[Rendered images with source text]
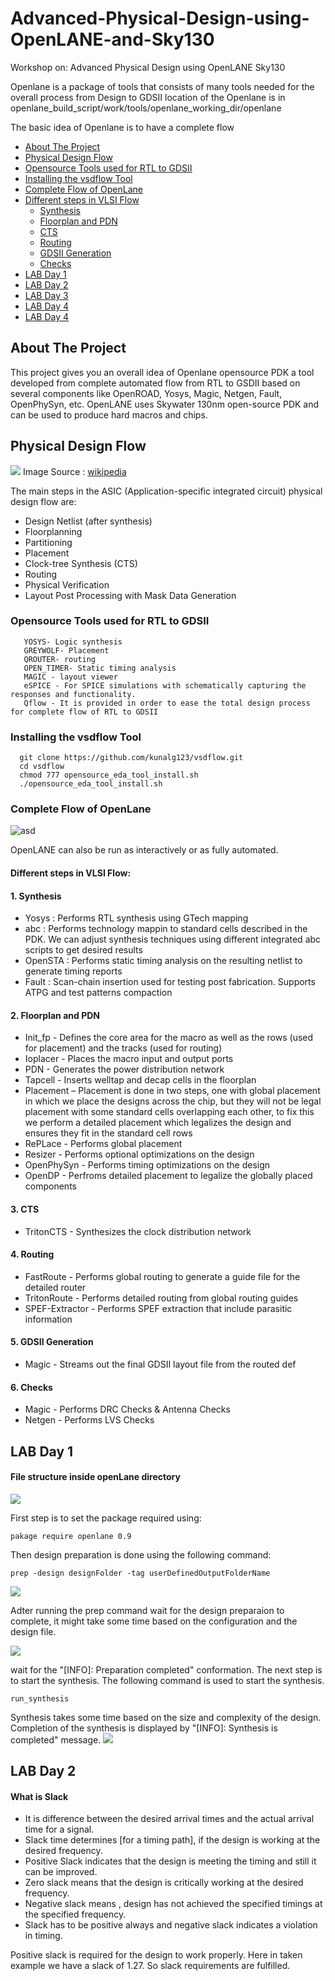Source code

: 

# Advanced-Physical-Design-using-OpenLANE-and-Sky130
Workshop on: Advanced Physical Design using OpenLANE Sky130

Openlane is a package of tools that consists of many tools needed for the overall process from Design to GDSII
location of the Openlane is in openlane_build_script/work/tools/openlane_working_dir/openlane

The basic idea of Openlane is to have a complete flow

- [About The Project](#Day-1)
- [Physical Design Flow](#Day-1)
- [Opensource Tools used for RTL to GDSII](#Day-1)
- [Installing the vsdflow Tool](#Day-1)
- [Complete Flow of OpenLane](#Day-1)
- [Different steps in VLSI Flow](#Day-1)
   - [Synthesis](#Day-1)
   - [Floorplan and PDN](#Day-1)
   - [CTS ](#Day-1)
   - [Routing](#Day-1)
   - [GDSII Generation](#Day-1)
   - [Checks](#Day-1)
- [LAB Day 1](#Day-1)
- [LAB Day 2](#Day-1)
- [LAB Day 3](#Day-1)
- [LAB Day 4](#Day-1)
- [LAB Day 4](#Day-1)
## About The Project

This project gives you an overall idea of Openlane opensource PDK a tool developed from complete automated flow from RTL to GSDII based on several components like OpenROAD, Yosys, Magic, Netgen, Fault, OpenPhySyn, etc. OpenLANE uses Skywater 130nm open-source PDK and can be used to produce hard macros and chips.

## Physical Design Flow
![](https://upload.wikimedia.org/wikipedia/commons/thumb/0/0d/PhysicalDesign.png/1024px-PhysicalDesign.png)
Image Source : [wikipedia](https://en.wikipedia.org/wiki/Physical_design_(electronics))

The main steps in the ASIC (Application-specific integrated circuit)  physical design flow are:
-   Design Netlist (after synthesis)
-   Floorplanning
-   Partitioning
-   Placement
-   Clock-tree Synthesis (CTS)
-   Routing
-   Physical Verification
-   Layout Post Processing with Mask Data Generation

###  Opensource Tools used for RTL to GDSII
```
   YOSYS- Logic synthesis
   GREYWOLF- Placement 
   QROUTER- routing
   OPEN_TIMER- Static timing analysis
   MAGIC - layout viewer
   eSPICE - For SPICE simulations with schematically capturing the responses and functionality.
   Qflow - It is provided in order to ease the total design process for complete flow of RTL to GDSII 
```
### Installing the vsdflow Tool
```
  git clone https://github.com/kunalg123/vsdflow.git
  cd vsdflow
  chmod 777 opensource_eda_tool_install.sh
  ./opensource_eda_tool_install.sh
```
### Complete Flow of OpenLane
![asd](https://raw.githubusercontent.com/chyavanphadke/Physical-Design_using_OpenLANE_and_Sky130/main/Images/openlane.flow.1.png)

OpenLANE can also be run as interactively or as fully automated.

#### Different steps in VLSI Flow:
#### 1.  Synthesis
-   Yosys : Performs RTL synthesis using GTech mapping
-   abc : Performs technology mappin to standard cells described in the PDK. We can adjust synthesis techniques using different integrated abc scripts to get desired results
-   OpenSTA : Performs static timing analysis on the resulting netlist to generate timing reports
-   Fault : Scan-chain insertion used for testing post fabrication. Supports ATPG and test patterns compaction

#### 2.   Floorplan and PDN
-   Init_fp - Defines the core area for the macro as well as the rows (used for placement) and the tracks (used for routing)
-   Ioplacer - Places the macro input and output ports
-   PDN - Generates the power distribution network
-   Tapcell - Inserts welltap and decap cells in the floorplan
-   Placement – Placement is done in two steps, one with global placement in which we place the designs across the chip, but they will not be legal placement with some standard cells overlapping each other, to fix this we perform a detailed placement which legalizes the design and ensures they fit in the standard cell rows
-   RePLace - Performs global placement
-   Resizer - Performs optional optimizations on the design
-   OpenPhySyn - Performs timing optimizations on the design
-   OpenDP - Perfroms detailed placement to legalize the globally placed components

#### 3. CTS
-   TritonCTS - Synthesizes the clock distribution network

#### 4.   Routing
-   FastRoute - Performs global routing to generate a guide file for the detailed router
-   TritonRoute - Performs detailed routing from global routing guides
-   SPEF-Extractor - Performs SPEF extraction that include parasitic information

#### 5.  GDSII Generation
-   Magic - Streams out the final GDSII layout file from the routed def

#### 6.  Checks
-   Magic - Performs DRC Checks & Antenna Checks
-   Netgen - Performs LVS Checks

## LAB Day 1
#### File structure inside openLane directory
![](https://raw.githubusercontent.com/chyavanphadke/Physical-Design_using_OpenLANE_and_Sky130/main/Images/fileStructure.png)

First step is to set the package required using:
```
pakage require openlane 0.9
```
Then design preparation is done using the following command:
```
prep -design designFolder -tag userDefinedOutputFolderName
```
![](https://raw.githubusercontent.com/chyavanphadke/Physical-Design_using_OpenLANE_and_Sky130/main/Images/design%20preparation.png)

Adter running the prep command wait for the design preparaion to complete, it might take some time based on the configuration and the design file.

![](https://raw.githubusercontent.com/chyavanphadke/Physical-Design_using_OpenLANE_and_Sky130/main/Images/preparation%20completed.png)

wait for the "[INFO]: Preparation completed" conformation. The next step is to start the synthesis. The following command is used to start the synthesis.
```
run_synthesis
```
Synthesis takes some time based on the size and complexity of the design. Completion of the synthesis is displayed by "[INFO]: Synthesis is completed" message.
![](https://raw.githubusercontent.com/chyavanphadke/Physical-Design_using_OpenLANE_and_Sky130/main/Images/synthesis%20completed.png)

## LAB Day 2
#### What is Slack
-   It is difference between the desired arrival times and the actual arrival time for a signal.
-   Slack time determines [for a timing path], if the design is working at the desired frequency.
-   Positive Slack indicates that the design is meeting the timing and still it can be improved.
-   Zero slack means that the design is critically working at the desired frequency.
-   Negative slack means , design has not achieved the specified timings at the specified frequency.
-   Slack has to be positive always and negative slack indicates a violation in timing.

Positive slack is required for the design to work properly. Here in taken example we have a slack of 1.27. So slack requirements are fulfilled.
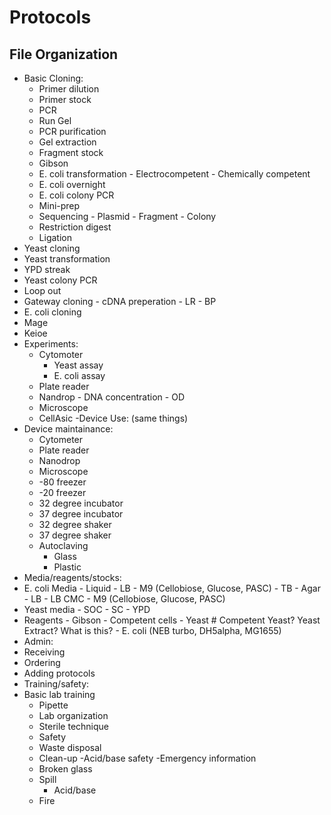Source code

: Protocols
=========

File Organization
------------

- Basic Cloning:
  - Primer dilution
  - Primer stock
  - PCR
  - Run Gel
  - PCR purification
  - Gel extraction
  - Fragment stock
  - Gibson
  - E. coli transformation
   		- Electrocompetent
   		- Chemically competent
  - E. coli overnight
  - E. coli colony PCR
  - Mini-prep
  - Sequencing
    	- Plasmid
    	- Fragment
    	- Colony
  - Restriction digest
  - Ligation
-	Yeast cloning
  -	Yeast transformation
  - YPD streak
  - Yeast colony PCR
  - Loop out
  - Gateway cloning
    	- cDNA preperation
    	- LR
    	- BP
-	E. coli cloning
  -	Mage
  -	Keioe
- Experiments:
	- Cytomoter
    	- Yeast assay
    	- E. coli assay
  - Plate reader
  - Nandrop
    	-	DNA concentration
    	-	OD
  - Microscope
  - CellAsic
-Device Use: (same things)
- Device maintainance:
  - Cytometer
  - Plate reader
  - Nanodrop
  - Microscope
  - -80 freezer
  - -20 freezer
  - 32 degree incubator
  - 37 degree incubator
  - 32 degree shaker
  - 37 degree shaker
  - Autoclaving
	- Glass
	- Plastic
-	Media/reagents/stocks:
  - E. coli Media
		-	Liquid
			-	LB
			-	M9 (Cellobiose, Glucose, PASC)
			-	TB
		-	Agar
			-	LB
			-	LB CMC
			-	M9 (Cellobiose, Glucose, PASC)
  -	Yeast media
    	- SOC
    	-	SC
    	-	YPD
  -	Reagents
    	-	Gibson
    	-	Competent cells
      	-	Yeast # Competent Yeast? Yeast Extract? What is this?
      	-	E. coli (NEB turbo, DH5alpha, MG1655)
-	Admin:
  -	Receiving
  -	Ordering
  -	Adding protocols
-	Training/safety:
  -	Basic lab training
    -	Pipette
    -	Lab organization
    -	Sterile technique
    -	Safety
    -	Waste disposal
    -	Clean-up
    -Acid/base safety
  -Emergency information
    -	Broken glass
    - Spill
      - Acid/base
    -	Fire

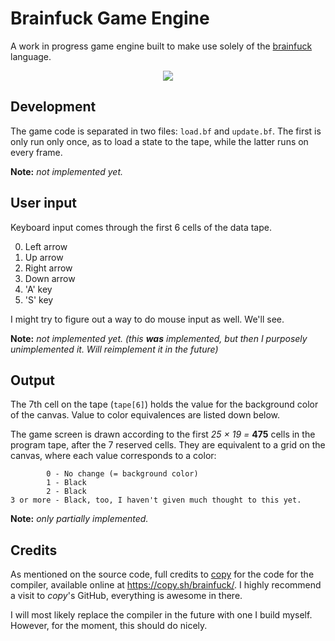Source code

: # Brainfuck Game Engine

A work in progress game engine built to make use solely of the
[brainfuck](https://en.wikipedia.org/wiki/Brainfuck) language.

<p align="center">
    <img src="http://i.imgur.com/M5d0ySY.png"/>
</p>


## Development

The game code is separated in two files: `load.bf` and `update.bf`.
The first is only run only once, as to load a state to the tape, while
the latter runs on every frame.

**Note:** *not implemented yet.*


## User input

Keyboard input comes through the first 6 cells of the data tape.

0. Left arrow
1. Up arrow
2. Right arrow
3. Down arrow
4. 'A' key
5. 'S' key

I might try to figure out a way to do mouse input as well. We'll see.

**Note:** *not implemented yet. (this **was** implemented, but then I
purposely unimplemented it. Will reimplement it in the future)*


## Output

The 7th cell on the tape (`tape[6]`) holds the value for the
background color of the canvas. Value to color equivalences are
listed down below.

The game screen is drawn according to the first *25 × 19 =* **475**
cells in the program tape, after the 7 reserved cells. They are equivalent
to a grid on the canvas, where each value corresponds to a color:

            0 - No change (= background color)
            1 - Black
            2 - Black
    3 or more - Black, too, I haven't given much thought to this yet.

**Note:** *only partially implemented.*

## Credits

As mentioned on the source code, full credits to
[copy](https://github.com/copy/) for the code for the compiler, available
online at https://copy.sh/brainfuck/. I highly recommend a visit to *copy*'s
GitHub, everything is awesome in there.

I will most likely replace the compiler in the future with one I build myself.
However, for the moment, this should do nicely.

## Task instructions
Find how many lines in the data above include the string "copy", and give that number alone.

## Your response
2